INPUT RECORDS Start Marker
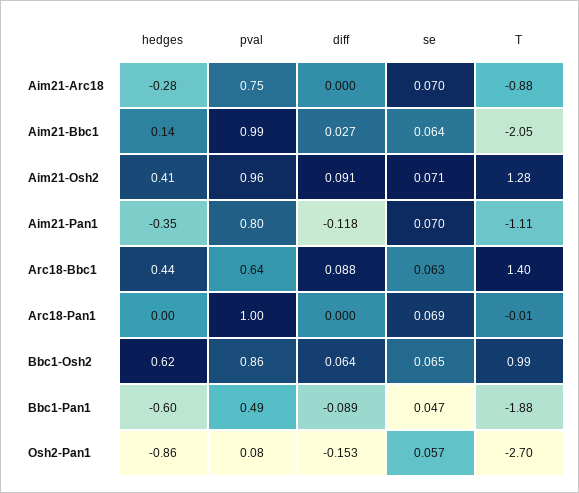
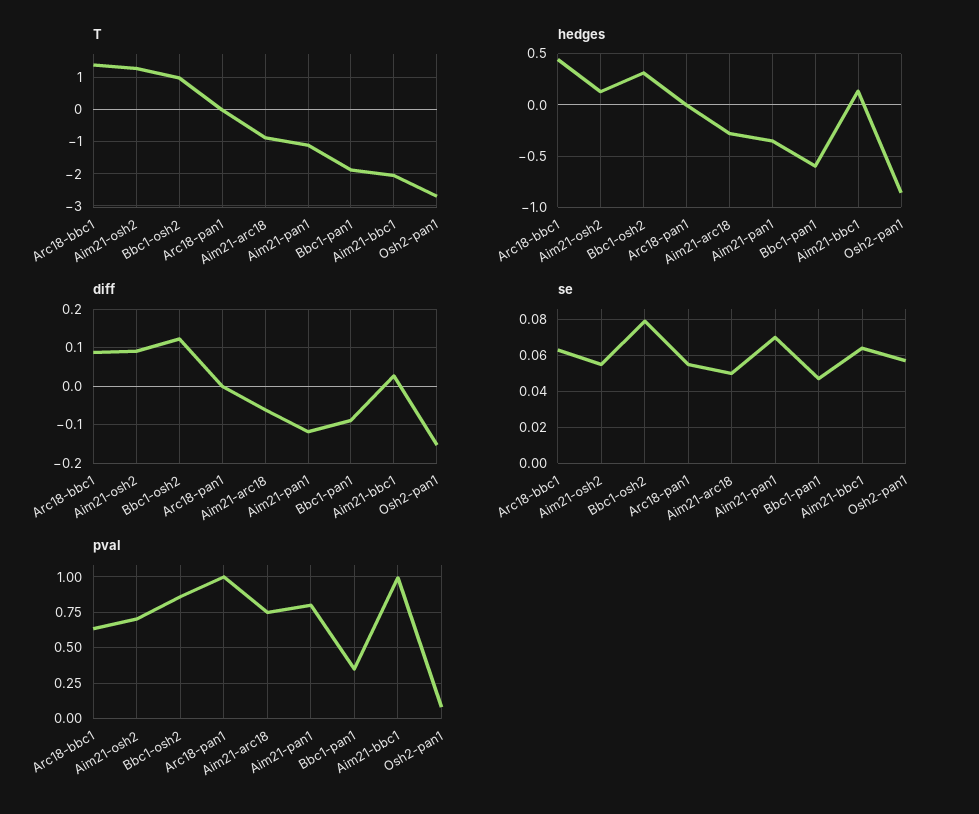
diff, Aim21-Arc18: 0 -> -0.06
se, Aim21-Arc18: 0.07 -> 0.05
hedges, Aim21-Osh2: 0.41 -> 0.1
pval, Aim21-Osh2: 0.96 -> 0.7
se, Aim21-Osh2: 0.071 -> 0.055
se, Arc18-Pan1: 0.069 -> 0.055
hedges, Bbc1-Osh2: 0.62 -> 0.3
diff, Bbc1-Osh2: 0.064 -> 0.12
se, Bbc1-Osh2: 0.065 -> 0.08
pval, Bbc1-Pan1: 0.49 -> 0.35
INPUT RECORDS End Marker
→ **WHAT NEEDS TO BE DONE**: Return exactly, and only, the line containing "se, Aim21-Arc18: 0.07 -> 0.05" and every line after it through the end of the material.

→ **ANSWER SPACE**:
se, Aim21-Arc18: 0.07 -> 0.05
hedges, Aim21-Osh2: 0.41 -> 0.1
pval, Aim21-Osh2: 0.96 -> 0.7
se, Aim21-Osh2: 0.071 -> 0.055
se, Arc18-Pan1: 0.069 -> 0.055
hedges, Bbc1-Osh2: 0.62 -> 0.3
diff, Bbc1-Osh2: 0.064 -> 0.12
se, Bbc1-Osh2: 0.065 -> 0.08
pval, Bbc1-Pan1: 0.49 -> 0.35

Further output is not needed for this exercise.